Dans un article non signé publié le 30/09/2017, le Télégramme de Brest rapporte que des tests osseux ont été pratiqués sur deux jeunes mineurs interpellés dans un contexte d’agressions sur fond de consommation d’alcool.

L’article ne prend pas la peine de rappeler que ces tests osseux sont jugés comme non valides par les scientifiques et que l’ensemble des associations de défense des droits humains demande que ces tests ne soient plus pratiqués. Le Commissaire aux droits de l’Homme du Conseil de l’Europe a ainsi publié en 2011 un avis très négatif sur l’utilisation de ces tests aux résultats douteux, mettant également en avant la difficulté éthique posée par le recours aux radiations ionisantes sur des jeunes personnes sans aucun but thérapeutique mais uniquement dans une préoccupation administrative.

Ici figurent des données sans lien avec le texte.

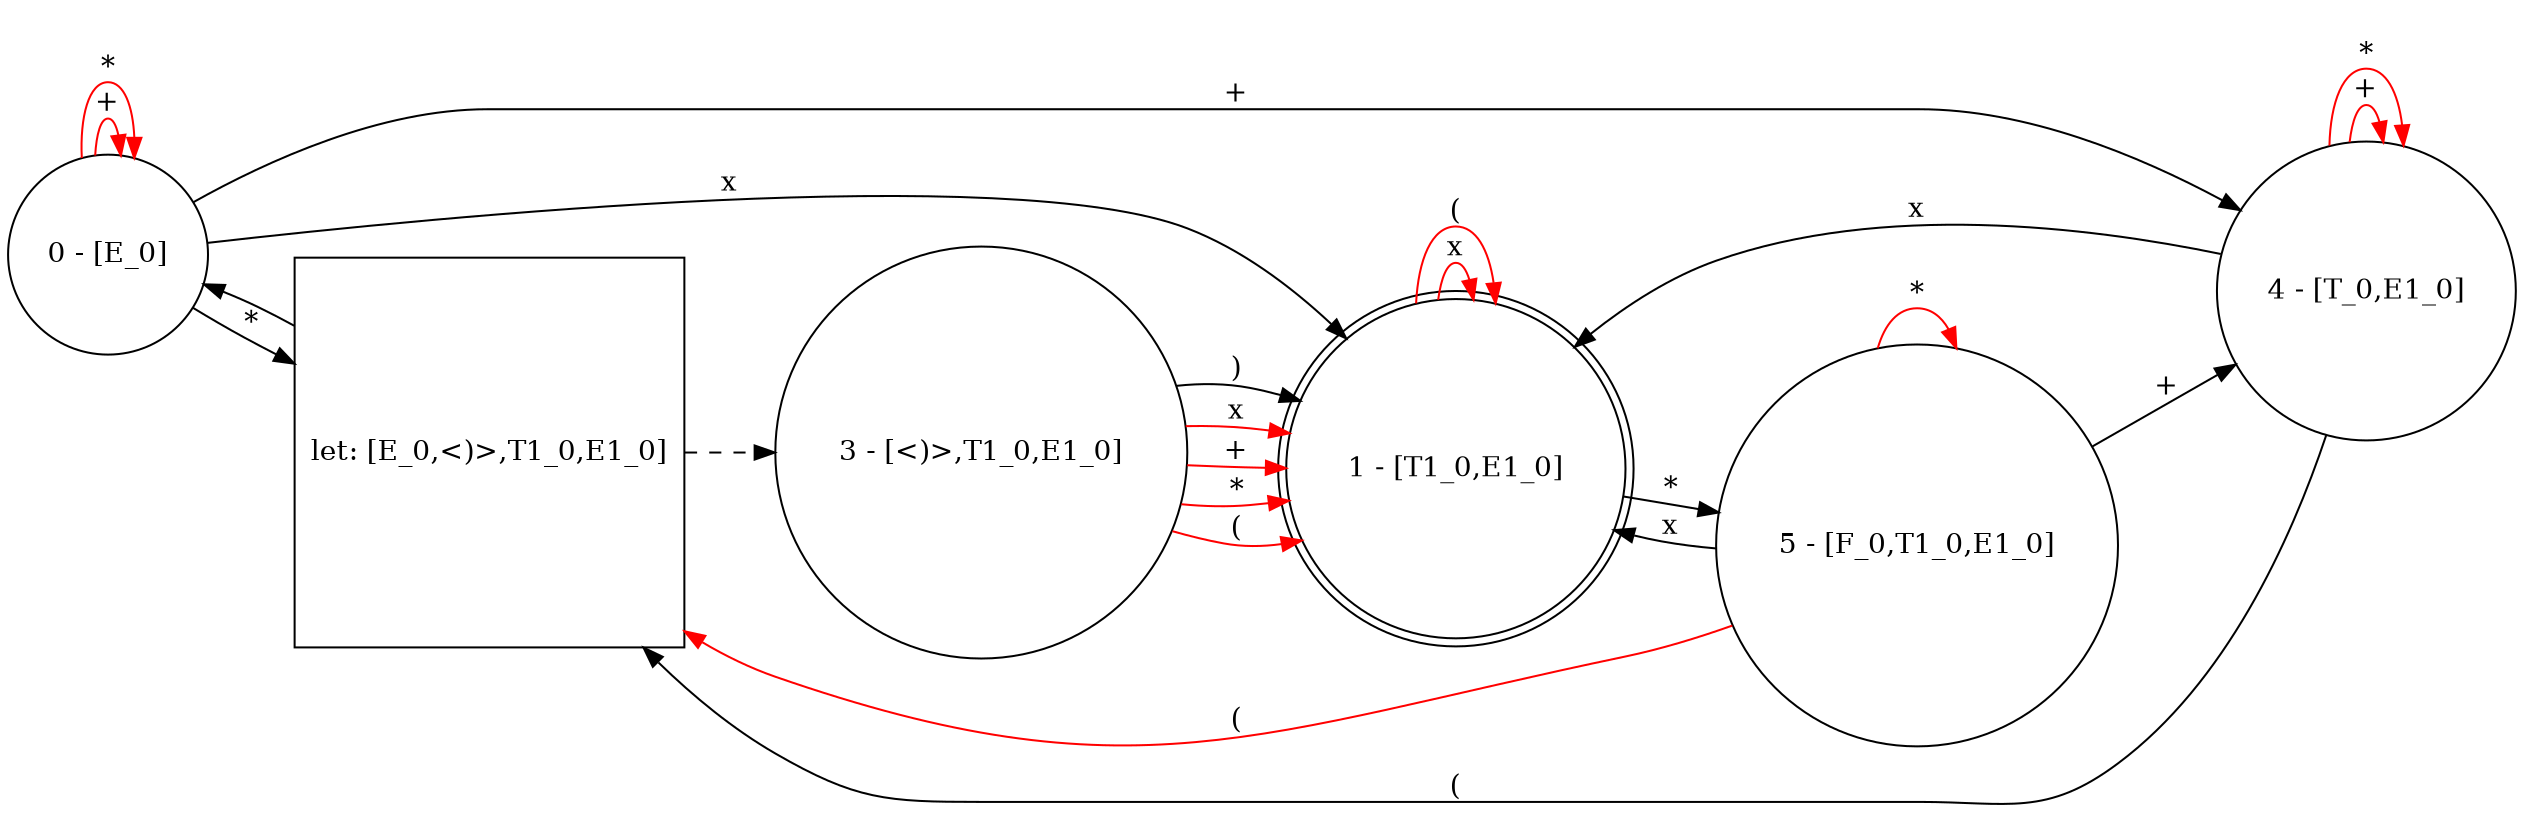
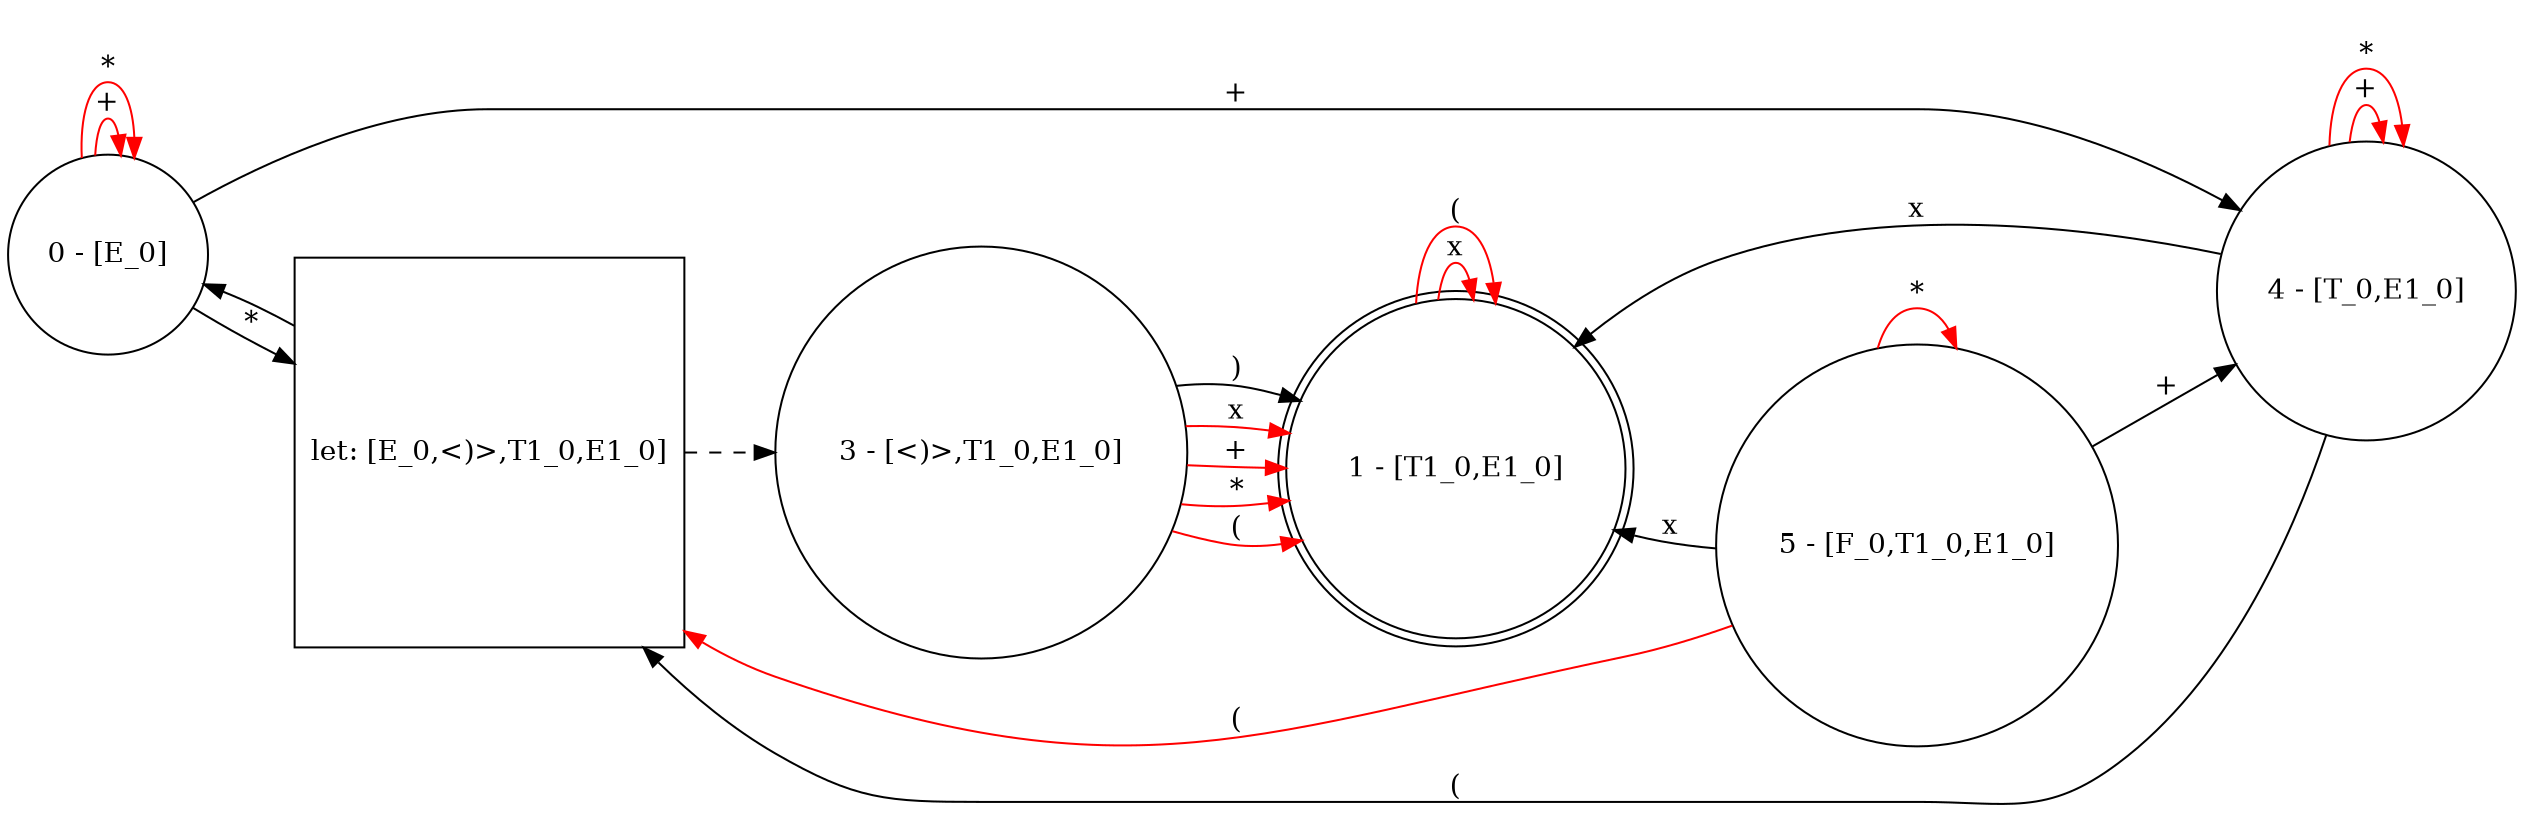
  digraph {
    rankdir=LR
    node [color=black shape=circle]
    edge [color=red]
    n1 [label="0 - [E_0]"]
    n2 [label="let: [E_0,<)>,T1_0,E1_0]" shape=square]
    n3 [label="1 - [T1_0,E1_0]" shape=doublecircle]
    n4 [label="4 - [T_0,E1_0]"]
    n5 [label="3 - [<)>,T1_0,E1_0]"]
    n6 [label="5 - [F_0,T1_0,E1_0]"]
    n1 -> n1 [label="+"]
    n1 -> n1 [label="*"]
    n1 -> n2 [color=black label="*"]
-   n1 -> n3 [color=black label=x]
    n1 -> n4 [color=black label="+"]
    n2 -> n1 [color=""]
    n2 -> n5 [style=dashed color=""]
    n3 -> n3 [label=x]
    n3 -> n3 [label="("]
-   n3 -> n6 [color=black label="*"]
    n4 -> n2 [color=black label="("]
    n4 -> n3 [color=black label=x]
    n4 -> n4 [label="+"]
    n4 -> n4 [label="*"]
    n5 -> n3 [label=x]
    n5 -> n3 [label="+"]
    n5 -> n3 [label="*"]
    n5 -> n3 [label="("]
    n5 -> n3 [color=black label=")"]
    n6 -> n2 [label="("]
    n6 -> n3 [color=black label=x]
    n6 -> n4 [color=black label="+"]
    n6 -> n6 [label="*"]
  }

Bien loin du travail de vérification qui s’impose à un média d’information, le Télégramme écrit donc qu’« un test osseux permettait d’établir que les deux avaient plus de 18 ans », donnant à ces tests un caractère de fiabilité très loin de la réalité.

En 1971, la charte du journalisme posait l’impératif de vérité comme essentielle à la bonne pratique du métier. On voit qu’on en est bien loin ici, avec des données parcellaires et orientées, qui visent plus à conforter un discours officiel qu’à informer les lecteurs.